YOUR OBJECTIVE
Provide only the number of lines in the records where "ankle" appears.

-- MATERIAL FOR THIS EXERCISE follows --

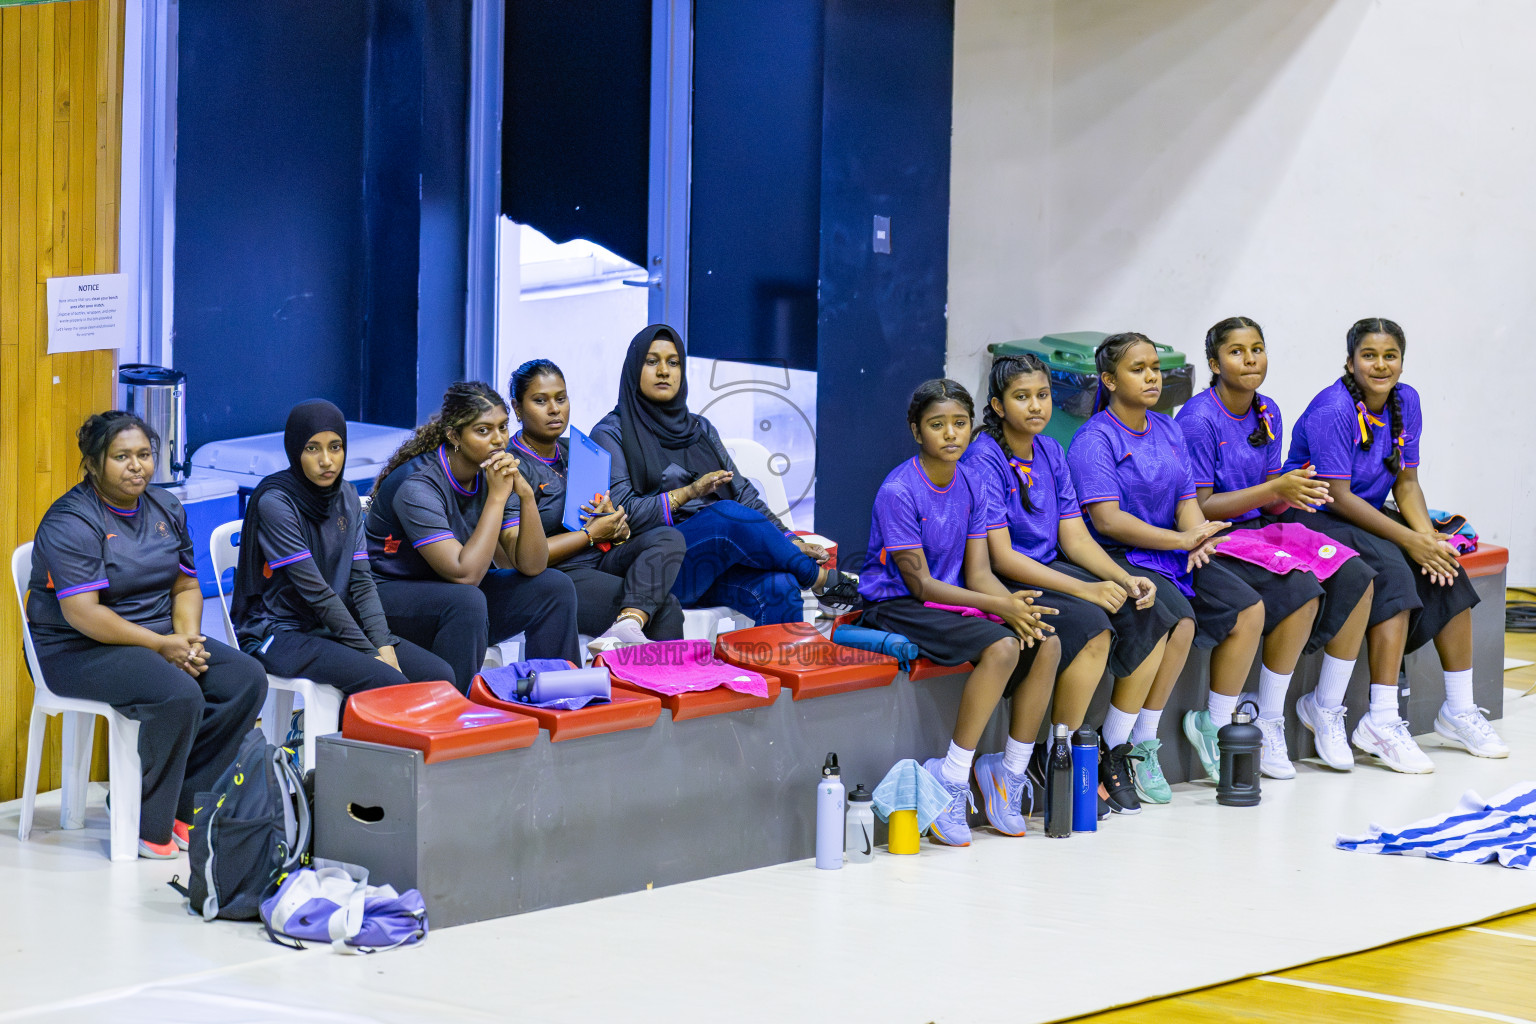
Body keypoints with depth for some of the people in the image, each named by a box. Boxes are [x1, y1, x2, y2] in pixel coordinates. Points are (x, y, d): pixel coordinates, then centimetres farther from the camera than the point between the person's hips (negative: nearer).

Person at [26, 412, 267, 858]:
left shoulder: (165, 509, 11)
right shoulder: (70, 523, -15)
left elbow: (185, 586, 15)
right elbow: (82, 613, -23)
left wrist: (189, 640, -7)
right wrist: (162, 645, -23)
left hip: (160, 638, 8)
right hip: (78, 652, -8)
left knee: (246, 679, -12)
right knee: (179, 695, -32)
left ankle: (185, 808, -8)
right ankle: (147, 825, -18)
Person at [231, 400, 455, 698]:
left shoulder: (346, 495, 7)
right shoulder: (274, 502, -15)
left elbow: (361, 581, 4)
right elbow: (315, 591, -18)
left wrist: (384, 645, -11)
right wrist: (369, 653, -18)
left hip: (336, 626, 7)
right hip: (282, 632, -7)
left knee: (440, 675, -9)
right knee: (389, 684, -26)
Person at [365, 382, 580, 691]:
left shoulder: (495, 476, -3)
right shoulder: (417, 485, -25)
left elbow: (531, 566, -9)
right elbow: (465, 573, -31)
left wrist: (526, 496, -22)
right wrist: (497, 498, -29)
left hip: (459, 595, 7)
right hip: (393, 593, -7)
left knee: (555, 587, -7)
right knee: (466, 601, -36)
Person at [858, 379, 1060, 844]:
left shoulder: (970, 487, 6)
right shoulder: (898, 492, -16)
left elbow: (978, 572, 4)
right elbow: (920, 584, -17)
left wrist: (1015, 606, -18)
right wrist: (998, 606, -22)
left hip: (951, 600, 7)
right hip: (896, 607, -7)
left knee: (1046, 643, -12)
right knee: (1000, 646, -29)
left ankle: (1011, 770, -2)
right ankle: (951, 778, -22)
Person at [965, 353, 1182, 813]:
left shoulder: (1050, 452, 9)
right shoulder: (984, 460, -14)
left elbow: (1075, 538, 9)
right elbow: (1001, 556, -20)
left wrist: (1125, 580, -9)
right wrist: (1084, 589, -25)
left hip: (1052, 570, 8)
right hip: (1004, 585, -8)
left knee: (1149, 618, -9)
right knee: (1092, 627, -30)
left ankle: (1114, 753, -2)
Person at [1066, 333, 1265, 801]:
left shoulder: (1167, 430, 15)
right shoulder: (1095, 439, -10)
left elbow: (1186, 498, 11)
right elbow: (1106, 518, -19)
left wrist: (1197, 537, -13)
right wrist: (1179, 540, -24)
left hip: (1172, 551, 8)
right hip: (1116, 557, -8)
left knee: (1248, 609, -5)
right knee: (1179, 621, -30)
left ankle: (1216, 726, 6)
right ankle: (1139, 746, -19)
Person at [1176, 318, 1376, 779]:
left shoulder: (1267, 414, 8)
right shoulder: (1198, 419, -14)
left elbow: (1268, 502, 10)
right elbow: (1198, 507, -17)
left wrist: (1294, 492, -14)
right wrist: (1273, 489, -23)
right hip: (1210, 539, -8)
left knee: (1355, 576, -10)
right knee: (1301, 588, -28)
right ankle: (1268, 725, -18)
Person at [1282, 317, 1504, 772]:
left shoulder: (1406, 402, 3)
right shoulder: (1333, 410, -20)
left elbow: (1406, 481, 4)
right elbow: (1338, 496, -23)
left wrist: (1427, 536, -15)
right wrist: (1410, 540, -26)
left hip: (1368, 514, 8)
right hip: (1315, 519, -8)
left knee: (1446, 569, -11)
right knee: (1393, 571, -29)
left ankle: (1459, 710, -3)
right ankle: (1382, 722, -33)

-- MATERIAL FOR THIS EXERCISE concluded --

OUTPUT
10